The bar councils of Britain and Ireland do not issue many joint policy statements, so their pronouncement on remote hearings was notable for its singularity alone. Their statement is pretty emphatic, too. Remote hearings deliver an ‘inferior experience’, say UK and Ireland barristers. Post-Covid, only where dealing with ‘short or uncontroversial procedural business’ should remote hearings become the default position.

Paul rogerson

Paul Rogerson

So what does the Law Society think? Chancery Lane largely echoes the bars, but does not entirely close the door on expanding remote hearings on to more contested territory. ‘Many procedural hearings can be dealt with perfectly well remotely, and this should remain a permanent feature of the justice system,’ president I. Stephanie Boyce told me. ‘However, hearings involving vulnerable parties or witnesses, live evidence, or measures of significant controversy are likely to be best served by an in-person hearing.

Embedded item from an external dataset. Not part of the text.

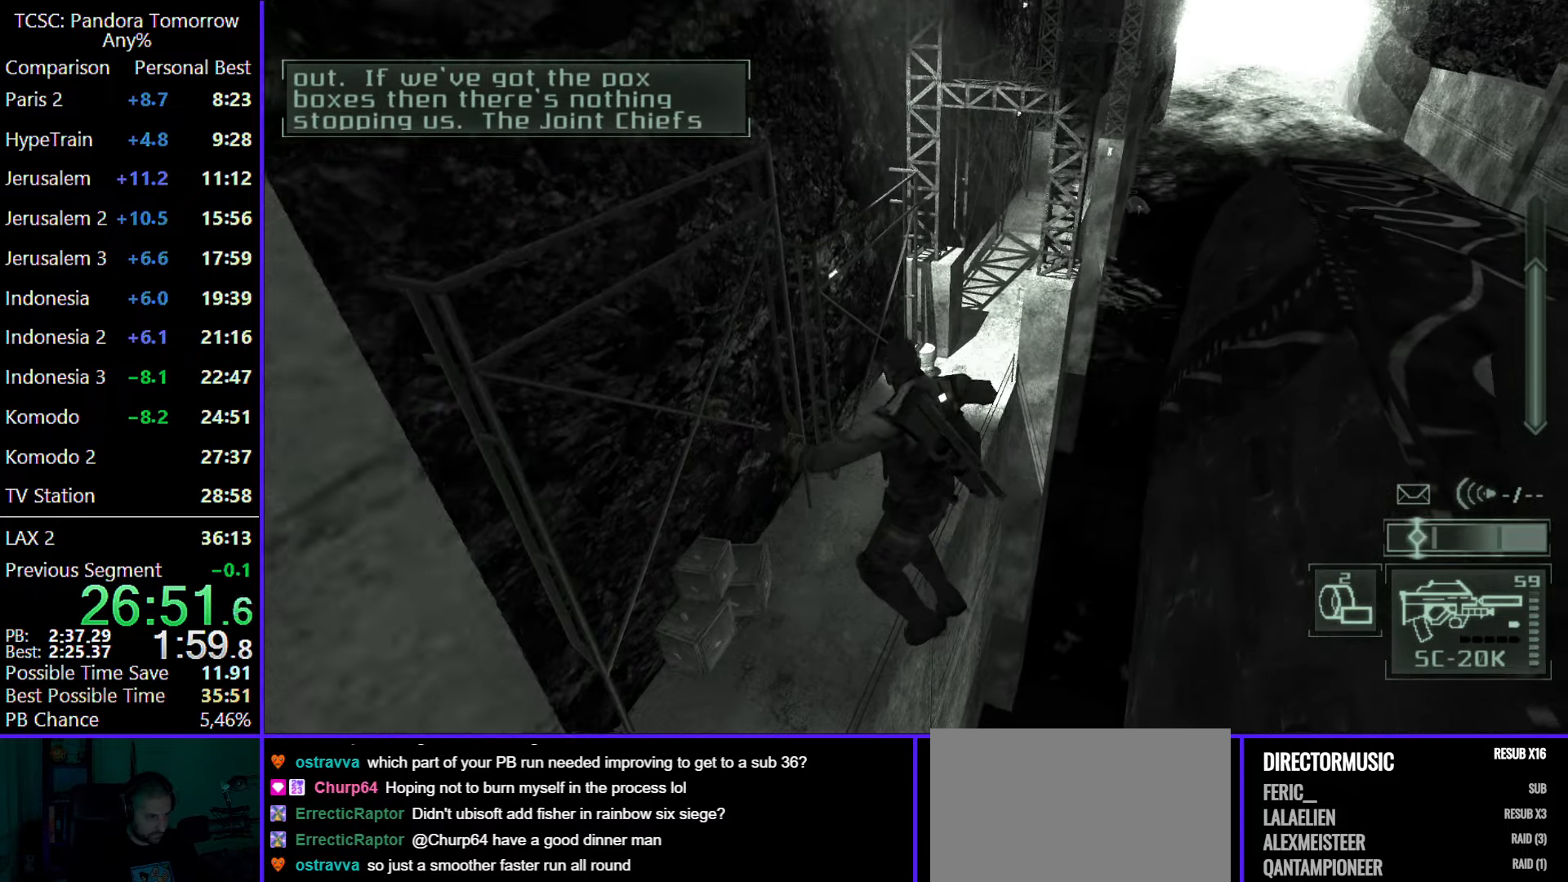
{"keys": ["a", "c"], "mouse": [], "events": [[100, "c", "down"]]}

‘We would want to see a thorough evaluation of the evidence before there was any widespread adoption of remote technology for more complex hearings, including a full analysis of the justice impact.’

The profession’s growing unease is unsurprising, after plans for remote juries emerged in the Police, Crime, Sentencing and Courts Bill. This seeks to modify and make permanent the temporary provisions included in the Coronavirus Act that extended the use of video links in courts. Former Supreme Court justice Lord Sumption summarised the dangers: ‘Voice is only part of the process of communication between humans,’ he said. ‘Expression, atmosphere and manner count for more than we realise, and they are only partly conveyed by remote video.’

‘Criminal justice online’ happens to be the subject of our main feature this week. Crime solicitors point to the danger that remote hearings will be viewed as some sort of panacea post-crisis, when the limited evidence so far available on their use suggests they are anything but. If convenience and cheapness trump all other considerations, Penelope Gibbs of Transform Justice rightly points out, we will have reached the ‘lowest common denominator’ of access to justice.